## Goals
1. In the New York election results article, what share of first-choice votes did Eric Adams receive in the initial Democratic primary results?
2. Carry on the New York election results article from the point where it stops.

## Selected extract
■ ■ ■ ■ ■
DemDaily: New York Election Results: Round One
June 23, 2021
The first round of results for yesterday's New York primary elections are in, but the final outcome of many races, including the New York City mayoral election, will not be known for weeks.New York City Mayor
In the initial Democratic primary results, which include only early in-person and Election Day ballots, Brooklyn Borough President and former State Senator Eric Adams led first choice preferences with 31.7% of the vote.
Maya Wiley, the former Counsel to current Mayor Bill de Blasio, followed with 22.3%, and former NYC Sanitation Commissioner Kathryn Garcia garnered 19.5%. One-time front runner Andrew Yang, who conceded the race Tuesday night, came in fourth with 11.7%.
With the city's new ranked choice voting system, however, the final results are far from being determined.
In the Republican primary, Guardian Angels founder & radio talk show host Curtis Sliwa easily defeated Fernando Mateo, founder of the New York State Federation of Taxi Drivers. With 83% reporting, Silwa led 71.8% to 28.2%, surpassing the needed threshold of 50% to secure victory outright.
Ranked Choice Voting (RCV) is an electoral system in which voters rank their preference of candidates on their ballots. If no candidate wins 50%+ in the first round, the candidate with the fewest votes is eliminated. The votes of the eliminated candidate are then reallocated to the second choice of the last-place finisher's voters. The process is repeated until a winner is declared from the final two.
Although first choice votes are reported on election night, ranked choice tabulations will not begin for a week.
June 29th: First ranked choice voting tabulation
The Board of Elections (BOE) will run the first ranked choice voting tabulation. The results will not include absentee or affidavit ballots, so they will still be incomplete.
July 6th: Second ranked choice voting tabulation
Results will include absentee ballots, which account for 15-20% of the total vote, and may be received up to 7 days after Election Day. However, cured absentee ballots with corrected errors aren't due until July 9th, so results still won't be complete.
■ ■ ■ ■ ■
## Supplied data
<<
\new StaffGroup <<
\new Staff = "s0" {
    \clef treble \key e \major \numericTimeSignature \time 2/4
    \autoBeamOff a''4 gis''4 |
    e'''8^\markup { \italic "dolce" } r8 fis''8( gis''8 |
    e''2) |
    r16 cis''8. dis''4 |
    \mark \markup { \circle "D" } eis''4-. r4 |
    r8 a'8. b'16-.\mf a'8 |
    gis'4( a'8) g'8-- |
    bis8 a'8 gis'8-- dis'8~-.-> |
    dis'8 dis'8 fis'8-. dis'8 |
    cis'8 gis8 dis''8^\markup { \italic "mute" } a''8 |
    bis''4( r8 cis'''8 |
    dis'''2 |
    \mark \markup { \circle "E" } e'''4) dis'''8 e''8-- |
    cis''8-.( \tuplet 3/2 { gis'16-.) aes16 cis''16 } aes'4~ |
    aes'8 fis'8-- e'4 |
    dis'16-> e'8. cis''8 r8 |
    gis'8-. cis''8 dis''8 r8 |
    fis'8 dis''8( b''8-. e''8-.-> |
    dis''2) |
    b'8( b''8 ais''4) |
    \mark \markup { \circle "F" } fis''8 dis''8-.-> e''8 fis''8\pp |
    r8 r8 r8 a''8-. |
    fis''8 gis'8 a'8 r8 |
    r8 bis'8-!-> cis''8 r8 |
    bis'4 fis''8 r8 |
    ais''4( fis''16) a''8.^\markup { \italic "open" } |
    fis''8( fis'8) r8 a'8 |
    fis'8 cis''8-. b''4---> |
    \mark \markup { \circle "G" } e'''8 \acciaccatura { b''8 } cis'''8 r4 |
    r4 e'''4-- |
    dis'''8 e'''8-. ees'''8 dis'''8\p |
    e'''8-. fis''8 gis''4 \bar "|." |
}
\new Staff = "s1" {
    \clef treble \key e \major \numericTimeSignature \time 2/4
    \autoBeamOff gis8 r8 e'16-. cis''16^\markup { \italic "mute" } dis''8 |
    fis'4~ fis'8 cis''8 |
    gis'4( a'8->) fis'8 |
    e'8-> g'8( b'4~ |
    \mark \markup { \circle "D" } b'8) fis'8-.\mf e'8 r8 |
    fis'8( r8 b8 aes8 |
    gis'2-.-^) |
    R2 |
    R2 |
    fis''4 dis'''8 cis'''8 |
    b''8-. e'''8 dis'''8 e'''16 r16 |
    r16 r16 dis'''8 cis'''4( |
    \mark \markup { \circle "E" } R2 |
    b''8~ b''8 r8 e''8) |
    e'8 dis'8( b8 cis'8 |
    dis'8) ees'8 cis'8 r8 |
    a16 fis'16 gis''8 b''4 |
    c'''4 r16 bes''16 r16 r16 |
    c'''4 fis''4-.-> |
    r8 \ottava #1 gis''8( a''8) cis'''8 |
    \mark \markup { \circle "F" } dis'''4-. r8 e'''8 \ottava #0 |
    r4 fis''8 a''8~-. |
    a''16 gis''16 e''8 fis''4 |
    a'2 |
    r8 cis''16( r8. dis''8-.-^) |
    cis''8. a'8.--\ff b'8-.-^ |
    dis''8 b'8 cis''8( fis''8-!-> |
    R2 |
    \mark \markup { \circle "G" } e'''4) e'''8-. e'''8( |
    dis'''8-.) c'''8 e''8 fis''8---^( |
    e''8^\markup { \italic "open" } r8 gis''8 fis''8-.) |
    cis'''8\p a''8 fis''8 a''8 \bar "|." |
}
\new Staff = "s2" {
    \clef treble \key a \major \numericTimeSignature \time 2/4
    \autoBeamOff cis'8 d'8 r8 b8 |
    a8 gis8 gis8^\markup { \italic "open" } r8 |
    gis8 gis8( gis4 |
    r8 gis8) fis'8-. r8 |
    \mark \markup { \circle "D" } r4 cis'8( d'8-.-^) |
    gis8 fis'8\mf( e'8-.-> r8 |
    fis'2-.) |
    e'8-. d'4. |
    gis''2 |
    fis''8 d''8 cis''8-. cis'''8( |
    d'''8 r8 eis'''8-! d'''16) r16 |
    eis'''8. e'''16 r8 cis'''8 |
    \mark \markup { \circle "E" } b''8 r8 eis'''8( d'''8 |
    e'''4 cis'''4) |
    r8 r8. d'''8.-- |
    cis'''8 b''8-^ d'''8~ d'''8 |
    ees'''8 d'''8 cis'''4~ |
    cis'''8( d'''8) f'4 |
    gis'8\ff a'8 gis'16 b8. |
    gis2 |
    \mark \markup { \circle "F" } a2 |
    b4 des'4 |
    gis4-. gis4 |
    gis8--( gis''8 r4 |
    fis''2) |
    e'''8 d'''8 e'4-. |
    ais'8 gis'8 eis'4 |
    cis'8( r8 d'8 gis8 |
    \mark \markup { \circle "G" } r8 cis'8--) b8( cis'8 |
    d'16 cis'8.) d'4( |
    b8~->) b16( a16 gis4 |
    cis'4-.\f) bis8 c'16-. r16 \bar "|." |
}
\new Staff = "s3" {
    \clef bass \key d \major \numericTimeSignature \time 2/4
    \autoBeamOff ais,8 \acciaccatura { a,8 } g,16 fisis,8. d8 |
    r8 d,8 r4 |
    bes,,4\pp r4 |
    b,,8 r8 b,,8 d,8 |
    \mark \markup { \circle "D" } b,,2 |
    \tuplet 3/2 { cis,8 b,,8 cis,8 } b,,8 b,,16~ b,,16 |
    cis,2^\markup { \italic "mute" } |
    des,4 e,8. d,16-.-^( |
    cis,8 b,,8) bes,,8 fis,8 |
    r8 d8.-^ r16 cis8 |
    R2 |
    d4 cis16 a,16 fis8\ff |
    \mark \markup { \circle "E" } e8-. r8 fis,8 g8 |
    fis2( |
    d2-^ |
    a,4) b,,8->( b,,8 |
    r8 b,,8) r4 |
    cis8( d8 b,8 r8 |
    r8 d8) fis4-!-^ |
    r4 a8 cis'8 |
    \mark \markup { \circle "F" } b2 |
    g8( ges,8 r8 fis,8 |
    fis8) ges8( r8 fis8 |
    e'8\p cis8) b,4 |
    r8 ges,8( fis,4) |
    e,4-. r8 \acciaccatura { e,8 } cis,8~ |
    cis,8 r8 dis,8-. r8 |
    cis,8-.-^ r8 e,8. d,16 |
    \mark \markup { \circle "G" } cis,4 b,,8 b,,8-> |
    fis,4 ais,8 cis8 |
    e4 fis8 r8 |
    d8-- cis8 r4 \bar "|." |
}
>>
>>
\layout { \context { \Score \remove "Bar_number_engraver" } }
■ ■ ■ ■ ■
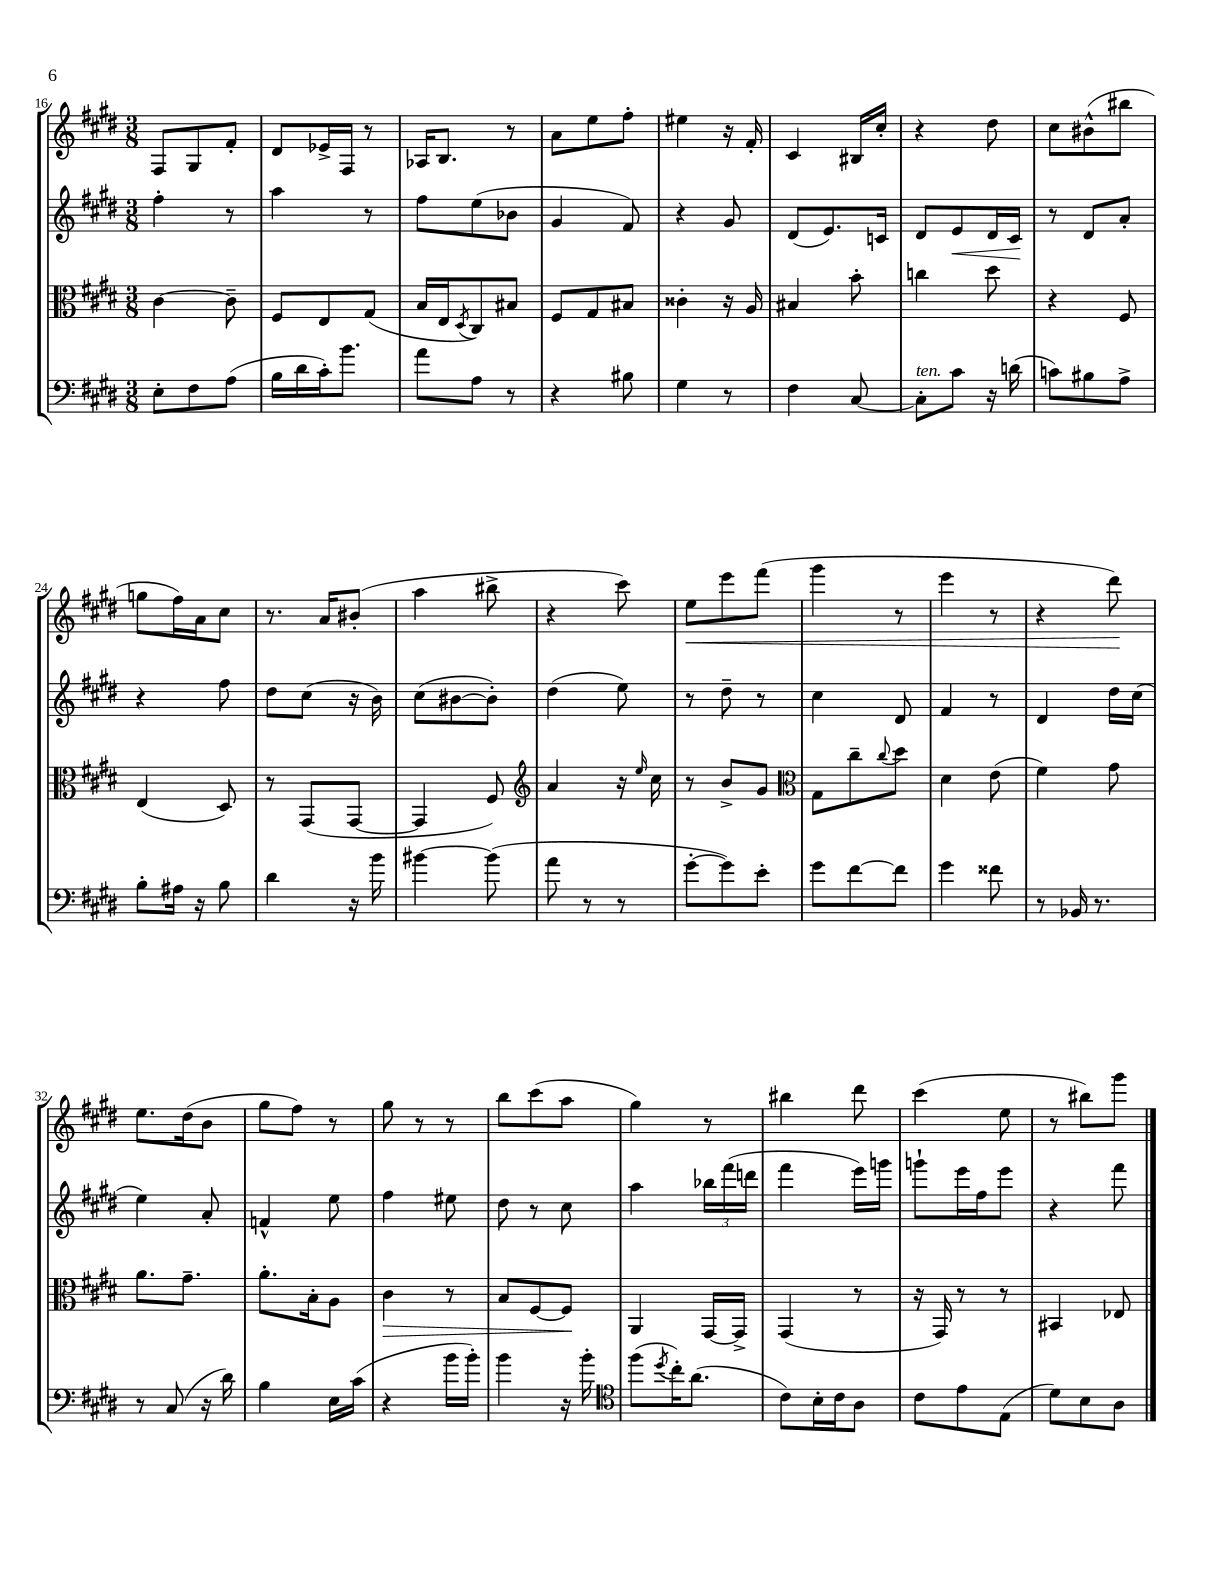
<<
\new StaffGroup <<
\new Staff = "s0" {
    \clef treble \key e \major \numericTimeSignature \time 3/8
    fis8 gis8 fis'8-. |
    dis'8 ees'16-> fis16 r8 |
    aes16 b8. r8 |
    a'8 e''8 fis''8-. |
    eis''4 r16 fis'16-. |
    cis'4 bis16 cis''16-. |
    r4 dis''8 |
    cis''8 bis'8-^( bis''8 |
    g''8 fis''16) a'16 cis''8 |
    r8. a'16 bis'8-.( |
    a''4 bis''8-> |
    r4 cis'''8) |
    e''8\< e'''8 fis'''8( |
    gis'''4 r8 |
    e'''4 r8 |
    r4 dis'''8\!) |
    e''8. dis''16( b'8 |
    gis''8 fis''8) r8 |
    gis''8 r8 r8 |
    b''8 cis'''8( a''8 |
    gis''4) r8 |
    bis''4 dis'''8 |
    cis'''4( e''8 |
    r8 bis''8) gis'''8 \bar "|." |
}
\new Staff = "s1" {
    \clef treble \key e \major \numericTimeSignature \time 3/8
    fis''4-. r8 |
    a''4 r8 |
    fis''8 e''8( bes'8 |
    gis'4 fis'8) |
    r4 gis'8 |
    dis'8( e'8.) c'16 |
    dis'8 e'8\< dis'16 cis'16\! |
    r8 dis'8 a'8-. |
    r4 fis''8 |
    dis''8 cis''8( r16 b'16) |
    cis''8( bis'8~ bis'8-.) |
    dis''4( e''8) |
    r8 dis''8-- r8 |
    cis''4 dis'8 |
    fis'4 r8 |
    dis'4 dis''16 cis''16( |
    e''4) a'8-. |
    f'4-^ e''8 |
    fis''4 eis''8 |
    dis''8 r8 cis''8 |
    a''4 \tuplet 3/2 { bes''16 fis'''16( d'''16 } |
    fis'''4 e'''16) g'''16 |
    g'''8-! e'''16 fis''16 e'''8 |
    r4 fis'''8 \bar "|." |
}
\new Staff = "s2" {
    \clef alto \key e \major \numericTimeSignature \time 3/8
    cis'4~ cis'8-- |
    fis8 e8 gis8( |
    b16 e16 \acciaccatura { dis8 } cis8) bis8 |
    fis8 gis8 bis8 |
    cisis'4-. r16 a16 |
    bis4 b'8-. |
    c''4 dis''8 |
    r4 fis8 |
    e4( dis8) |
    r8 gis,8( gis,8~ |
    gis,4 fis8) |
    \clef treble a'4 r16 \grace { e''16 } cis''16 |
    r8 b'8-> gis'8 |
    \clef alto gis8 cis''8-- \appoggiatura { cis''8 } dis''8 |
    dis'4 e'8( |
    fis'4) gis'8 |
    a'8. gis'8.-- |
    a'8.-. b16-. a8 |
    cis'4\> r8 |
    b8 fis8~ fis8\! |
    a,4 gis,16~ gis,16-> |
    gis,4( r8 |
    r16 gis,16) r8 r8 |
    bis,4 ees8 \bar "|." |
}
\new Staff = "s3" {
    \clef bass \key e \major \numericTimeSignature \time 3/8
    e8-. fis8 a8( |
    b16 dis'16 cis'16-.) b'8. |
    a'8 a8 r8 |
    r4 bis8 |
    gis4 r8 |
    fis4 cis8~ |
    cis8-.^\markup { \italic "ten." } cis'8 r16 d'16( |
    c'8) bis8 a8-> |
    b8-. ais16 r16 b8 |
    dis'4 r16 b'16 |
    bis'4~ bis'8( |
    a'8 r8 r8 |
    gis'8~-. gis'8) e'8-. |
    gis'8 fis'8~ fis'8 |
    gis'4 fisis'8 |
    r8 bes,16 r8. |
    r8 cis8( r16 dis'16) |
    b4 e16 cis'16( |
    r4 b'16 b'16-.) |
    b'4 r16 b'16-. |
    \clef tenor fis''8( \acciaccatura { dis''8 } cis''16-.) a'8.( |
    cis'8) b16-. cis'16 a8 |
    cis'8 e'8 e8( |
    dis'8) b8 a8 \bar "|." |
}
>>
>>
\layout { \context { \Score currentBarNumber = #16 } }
■ ■ ■ ■ ■
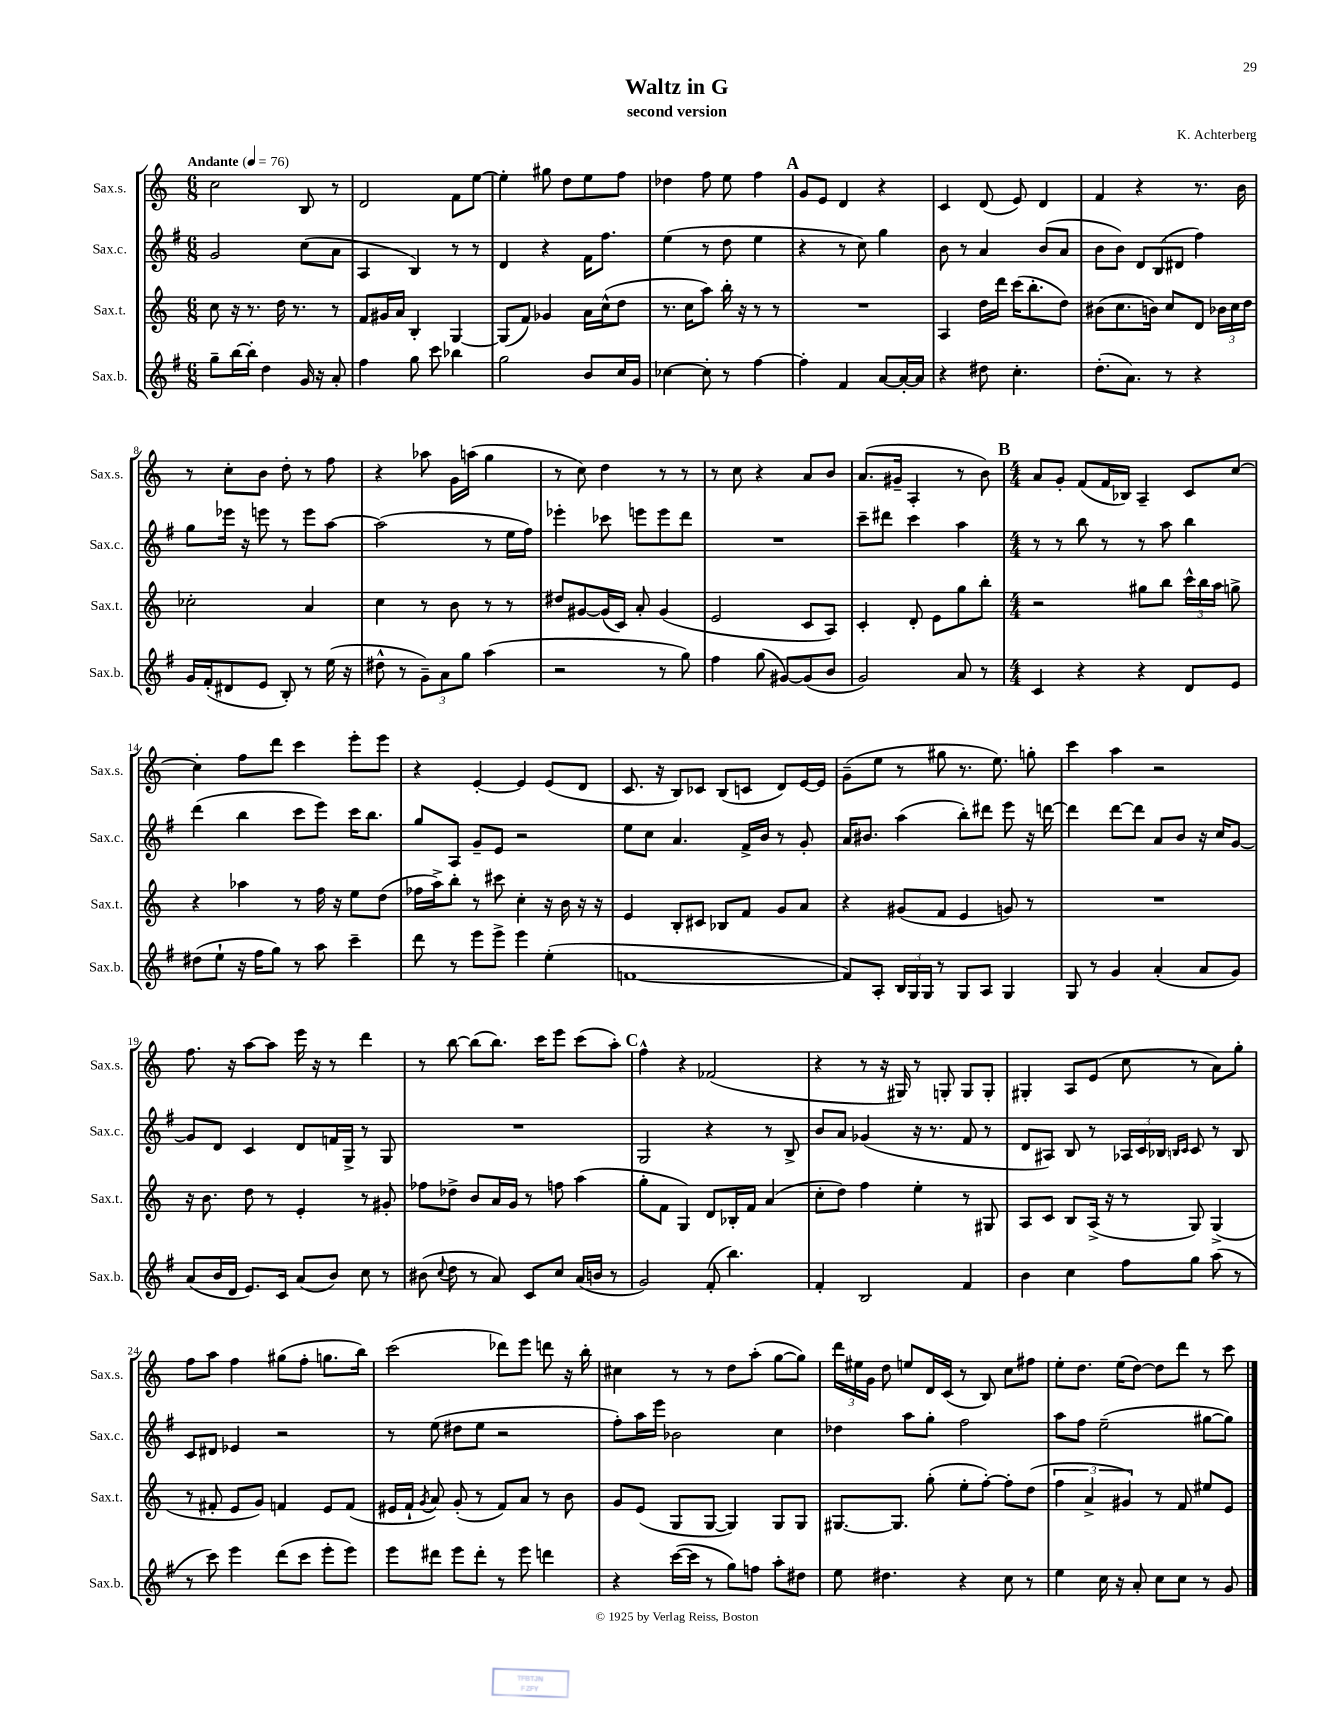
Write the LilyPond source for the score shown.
■ ■ ■ ■ ■
## Exercise results
1. 31.7%

2.
July 12th: Final election results, barring legal challenges, should be certified the week of the 12th.
In the other two citywide contests, incumbent Jumaane Williams won renomination as Public Advocate outright with 71% of the vote.
In the primary race for City Comptroller, which will go to a second round, City Council Member Brad Landers secured 31.4% of the first choice preferences, followed by City Council Speaker Cory Johnson with 22.6% and former CNBC host Michelle Caruso-Cabrera with 13.6%.
Each of New York City's five counties also held its own elections for Borough president, city council, district attorney, surrogate court judge, civil court judges, judicial convention delegates, district leaders and/or state committee. See results!
In other New York Mayor primary elections, incumbent mayors in Albany, Buffalo, Rochester and Syracuse all face challengers in their bids for reelection.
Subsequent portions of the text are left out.